# Aloe infused socks?



## Tabitha (May 5, 2008)

Several companies are making aloe infused moisturising socks.

Can someone please explain to me how this works? 

Here is the link to the BBW socks, but like I said, several other companies make them as well.

http://www.bathandbodyworks.com/sm-2-for-12-aloe-socks--fi-3079756_cp-2484777.html


----------



## gallerygirl (May 7, 2008)

I don't know how it works, but I have several pairs and they are like wearing chinchillas on your feet.  THEY ARE SO SOFT!!! k


----------



## Tabitha (May 7, 2008)

I have felt them, they are soft, but do they add moisture to your skin???


----------



## Laurie (May 7, 2008)

In my job we are on our feet alot, and a girl I was working with was wearing them.  She did complain of sweaty feet. 

Laurie


----------



## Tabitha (May 7, 2008)

:?


----------



## Chay (May 8, 2008)

I saw those at Walmart the other day but didn't have time to stop and investigate.
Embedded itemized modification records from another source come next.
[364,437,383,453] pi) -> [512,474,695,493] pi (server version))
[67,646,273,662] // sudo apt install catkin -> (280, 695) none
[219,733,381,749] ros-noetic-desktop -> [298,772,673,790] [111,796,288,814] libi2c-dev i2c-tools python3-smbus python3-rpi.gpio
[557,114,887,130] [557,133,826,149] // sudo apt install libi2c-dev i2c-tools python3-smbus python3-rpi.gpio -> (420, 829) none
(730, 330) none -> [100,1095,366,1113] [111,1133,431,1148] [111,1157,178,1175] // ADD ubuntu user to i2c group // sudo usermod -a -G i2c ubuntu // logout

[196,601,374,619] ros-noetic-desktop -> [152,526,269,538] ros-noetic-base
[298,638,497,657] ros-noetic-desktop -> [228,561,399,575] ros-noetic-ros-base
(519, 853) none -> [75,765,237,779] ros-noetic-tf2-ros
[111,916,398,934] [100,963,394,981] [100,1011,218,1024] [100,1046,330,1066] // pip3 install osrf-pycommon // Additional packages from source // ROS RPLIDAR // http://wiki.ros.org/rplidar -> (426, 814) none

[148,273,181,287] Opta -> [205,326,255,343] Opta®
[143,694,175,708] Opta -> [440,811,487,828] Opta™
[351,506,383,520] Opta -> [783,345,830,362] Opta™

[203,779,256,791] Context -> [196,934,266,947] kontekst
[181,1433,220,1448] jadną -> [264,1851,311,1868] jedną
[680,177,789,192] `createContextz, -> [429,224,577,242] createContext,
Wonder if the moisturizer would rub off onto cloth shoes and stain them?
I run around the house in my socks all winter, might not be a bad time to wear them if they actually work.


----------



## gallerygirl (May 8, 2008)

I didn't not feel or sense moisture from them.  I would expect that if you wore them with shoes that your feet would sweat, they do not seem like the kind of socks you would wear with shoes, they seem more like a spa socks.  I wore mine to bed.


----------



## itsmeroro (May 18, 2008)

DH got me some frm wally world.  Yes, they are very soft.  LOVE THEM.  Not sure how they are "infused" with Aloe... maybe a sales ploy?


----------



## jones10021 (May 20, 2008)

Never heard of aloe infused socks.  Sounds funny, but I think it's worth a try.  Aloe is very good for your skin.  Why not?


----------



## Luna (Jun 26, 2008)

I have 2 pairs and you wear them to bed or for lounging around the house in.
Your feet will get more sweaty where the gel touches, but you do get softer feet.
I wouldn't wear them out.


----------